From infertility to fatherhood – one husband’s story

From infertility to fatherhood – one husband’s story

Small child
Small child

One in seven couples struggle to conceive, with male infertility accounting for almost a third of all cases. Michelle Morris meets one husband whose low sperm count forced him to come to terms with a life without children – until he and his wife were given new hope through Jewish family planning charity Chana.

Infertility can often be devastating for those living in close-knit family-orientated communities. Male infertility, however, is often overlooked, while the women – the proverbial child-bearers – tend to take the blame.

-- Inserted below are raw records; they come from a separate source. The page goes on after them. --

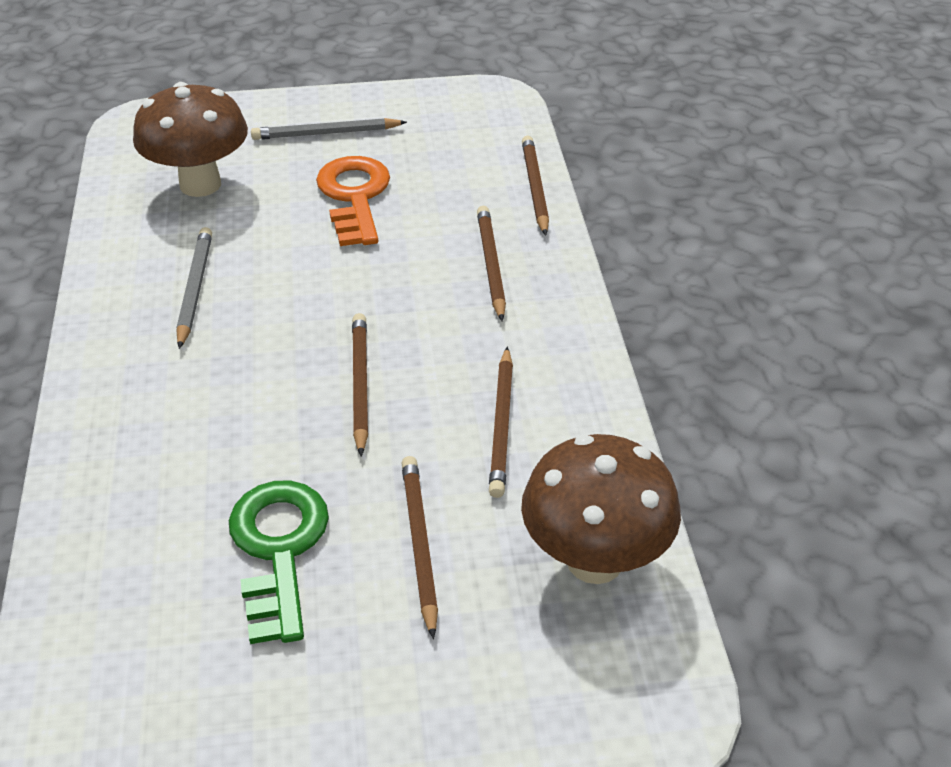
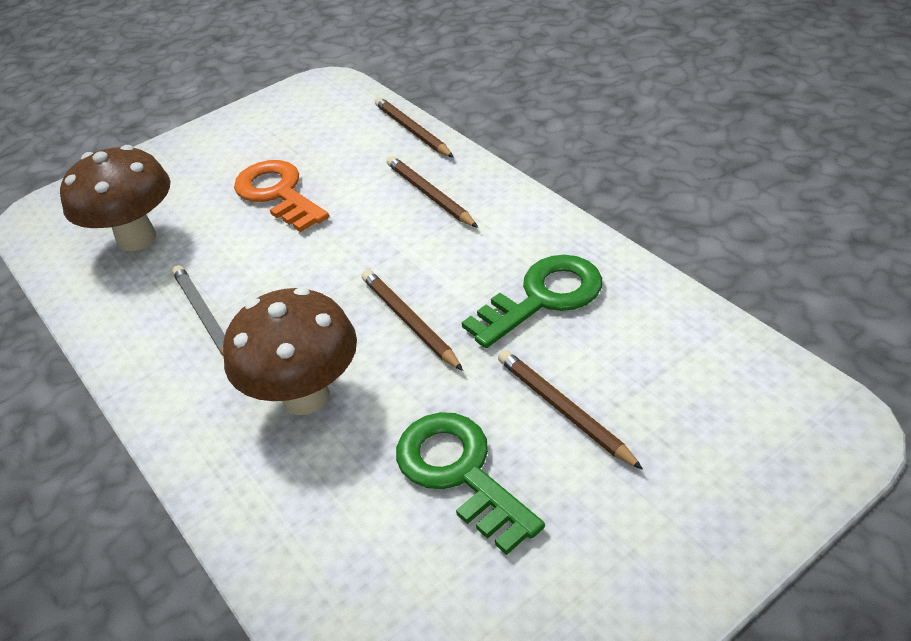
camera: 25 degrees left, 0 degrees up
grey pencil [251,118,407,140] -> none
brown pencil [489,347,513,498] -> green key [462,255,602,348]
brown mushroom [521,434,681,584] -> brown mushroom moved to [223,287,357,415]

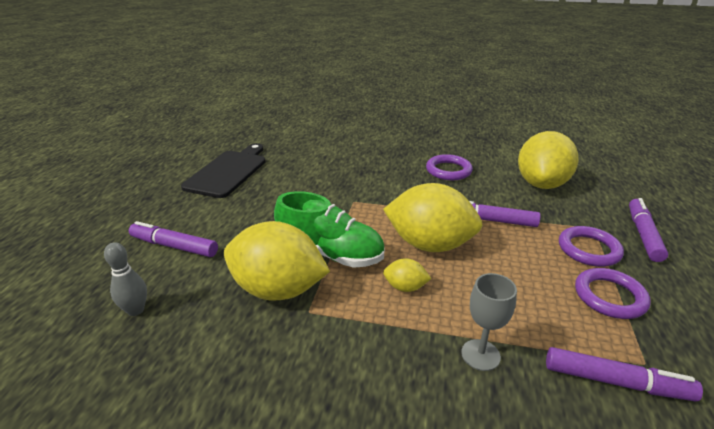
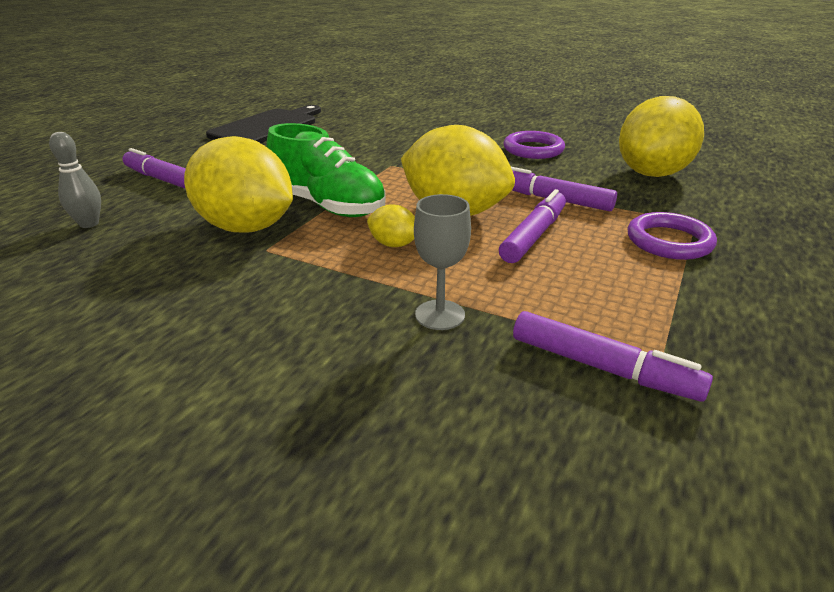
camera: 15 degrees right, 0 degrees up
purple ring [575,268,651,319] -> none
purple marker [629,198,668,262] -> purple marker moved to [499,189,566,263]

According to the Human Fertilisation and Embryology Authority, of the one-in-seven couples who experience infertility, 30 percent of these are caused by male infertility. Clinical scientist Dr Sheryl Homa said that “male infertility is so marginalised, it is just criminal”.

There are many different factors affecting male fertility including infection, lifestyle factors and being overweight. Other reasons include poor sperm movement, damaged genetic material, hormone imbalances and “azoospermia” (low or no sperm count).

Last month, Jewish fertility organisation Chana highlighted the issue of male infertility by bringing to light one couple’s emotive story.

The anonymous husband was diagnosed with azoospermia. They tried to conceive for 18 months before their concern peaked and they consulted a doctor about testing.

It tends to be easier to test the man first, but because of the halachic issues revolving around not wasting the “potential for life”, the women is usually tested first in Orthodox communities. In this case, his wife was given blood tests and scans.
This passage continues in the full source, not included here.